What is known is that finally the general hurried through the door and ejaculated, “Well, I'm damned!” before it could close again. The sentry (Punjabi Mussulman) has sworn to that over a dozen camp-fires since the day.

And it is known, too, for the sentry has taken oath on it and has told the story so many times without much variation that no one who knows the man's record doubts any longer--it is known that when the door opened again King and the general walked out, with the Rangar between them. And the Rangar had no turban on, but carried it unwound in his hand. And his golden hair fell nearly to his knees and changed his whole appearance. And he was weeping. And he was not a Rangar at all, but she, and how anybody can ever have mistaken her for a man, even in man's clothes and with her skin darkened, was beyond the sentry's power to guess. He for one, etc.... But nobody believed that part of his tale.
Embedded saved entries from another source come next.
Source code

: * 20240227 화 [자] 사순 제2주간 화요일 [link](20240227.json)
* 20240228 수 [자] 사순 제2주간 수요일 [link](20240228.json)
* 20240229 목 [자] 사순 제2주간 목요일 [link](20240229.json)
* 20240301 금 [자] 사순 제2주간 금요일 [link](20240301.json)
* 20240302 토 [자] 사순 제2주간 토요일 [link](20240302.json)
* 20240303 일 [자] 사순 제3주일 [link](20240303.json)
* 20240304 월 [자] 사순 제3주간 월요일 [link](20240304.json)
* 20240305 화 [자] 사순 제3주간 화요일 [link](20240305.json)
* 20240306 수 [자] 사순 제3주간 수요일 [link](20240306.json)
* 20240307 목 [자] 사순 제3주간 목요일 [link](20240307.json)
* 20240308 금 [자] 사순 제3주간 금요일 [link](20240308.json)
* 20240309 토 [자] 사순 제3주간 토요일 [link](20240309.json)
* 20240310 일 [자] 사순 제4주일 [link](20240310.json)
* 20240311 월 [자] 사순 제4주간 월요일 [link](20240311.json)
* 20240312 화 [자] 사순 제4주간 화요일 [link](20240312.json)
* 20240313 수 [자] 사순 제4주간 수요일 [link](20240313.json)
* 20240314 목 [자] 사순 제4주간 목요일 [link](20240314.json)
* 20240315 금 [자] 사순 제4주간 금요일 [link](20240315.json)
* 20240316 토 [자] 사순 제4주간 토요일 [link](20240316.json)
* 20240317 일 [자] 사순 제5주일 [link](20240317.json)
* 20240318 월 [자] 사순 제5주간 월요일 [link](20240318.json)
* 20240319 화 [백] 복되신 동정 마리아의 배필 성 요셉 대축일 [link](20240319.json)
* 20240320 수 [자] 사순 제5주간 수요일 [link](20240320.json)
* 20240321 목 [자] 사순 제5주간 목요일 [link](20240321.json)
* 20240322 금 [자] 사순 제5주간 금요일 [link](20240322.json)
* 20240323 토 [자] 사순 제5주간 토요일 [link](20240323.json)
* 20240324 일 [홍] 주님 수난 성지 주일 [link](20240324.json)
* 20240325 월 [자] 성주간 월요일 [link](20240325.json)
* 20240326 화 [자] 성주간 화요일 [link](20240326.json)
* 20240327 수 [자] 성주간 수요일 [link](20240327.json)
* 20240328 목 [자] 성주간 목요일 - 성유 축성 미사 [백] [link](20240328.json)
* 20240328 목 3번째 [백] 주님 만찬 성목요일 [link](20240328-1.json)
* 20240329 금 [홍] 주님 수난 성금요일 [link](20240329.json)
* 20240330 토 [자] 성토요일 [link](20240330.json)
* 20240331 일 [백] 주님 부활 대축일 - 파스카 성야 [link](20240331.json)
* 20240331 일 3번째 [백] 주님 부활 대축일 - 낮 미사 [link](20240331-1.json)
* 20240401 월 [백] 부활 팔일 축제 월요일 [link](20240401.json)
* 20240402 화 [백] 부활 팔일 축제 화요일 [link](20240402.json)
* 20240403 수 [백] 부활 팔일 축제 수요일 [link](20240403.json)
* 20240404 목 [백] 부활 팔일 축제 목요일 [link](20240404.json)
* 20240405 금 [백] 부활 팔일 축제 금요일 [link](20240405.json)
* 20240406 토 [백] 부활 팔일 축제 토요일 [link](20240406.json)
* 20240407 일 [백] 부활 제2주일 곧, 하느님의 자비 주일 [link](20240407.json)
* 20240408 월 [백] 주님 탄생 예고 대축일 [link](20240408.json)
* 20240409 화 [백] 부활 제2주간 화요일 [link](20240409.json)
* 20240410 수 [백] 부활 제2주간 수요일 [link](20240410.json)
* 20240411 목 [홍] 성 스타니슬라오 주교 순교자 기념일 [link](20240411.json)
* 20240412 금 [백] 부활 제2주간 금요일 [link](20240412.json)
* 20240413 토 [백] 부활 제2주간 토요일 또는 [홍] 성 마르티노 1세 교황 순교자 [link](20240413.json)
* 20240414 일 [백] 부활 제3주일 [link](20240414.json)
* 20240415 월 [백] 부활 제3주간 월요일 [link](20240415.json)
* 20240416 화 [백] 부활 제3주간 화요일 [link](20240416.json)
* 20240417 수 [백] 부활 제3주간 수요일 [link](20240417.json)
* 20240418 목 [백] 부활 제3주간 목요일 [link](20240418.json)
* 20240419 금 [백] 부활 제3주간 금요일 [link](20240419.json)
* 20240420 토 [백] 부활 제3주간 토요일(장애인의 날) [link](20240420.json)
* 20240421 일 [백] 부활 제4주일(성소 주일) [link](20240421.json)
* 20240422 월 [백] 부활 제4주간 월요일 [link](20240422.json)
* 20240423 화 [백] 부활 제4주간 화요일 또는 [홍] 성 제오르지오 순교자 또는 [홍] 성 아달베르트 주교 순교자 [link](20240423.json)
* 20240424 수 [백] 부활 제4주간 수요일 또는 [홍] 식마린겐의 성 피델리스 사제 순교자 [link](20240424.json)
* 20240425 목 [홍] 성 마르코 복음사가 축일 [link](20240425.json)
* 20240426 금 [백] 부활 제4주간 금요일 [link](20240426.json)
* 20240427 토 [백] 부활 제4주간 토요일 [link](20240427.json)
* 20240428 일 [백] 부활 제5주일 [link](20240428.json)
As Yussuf bin Ali said over the camp-fire up the Khyber later on, “When she sets out to disguise herself, she is what she will be, and he who says he thinks otherwise has two tongues and no conscience!”

What is surely true is that the four of them--Yasmini, the general, Courtenay and King sat up all night in a room in the fort, talking together, while a succession of sentries overstrained their ears endeavoring to hear through keyholes. And the sentries heard nothing and invented very much.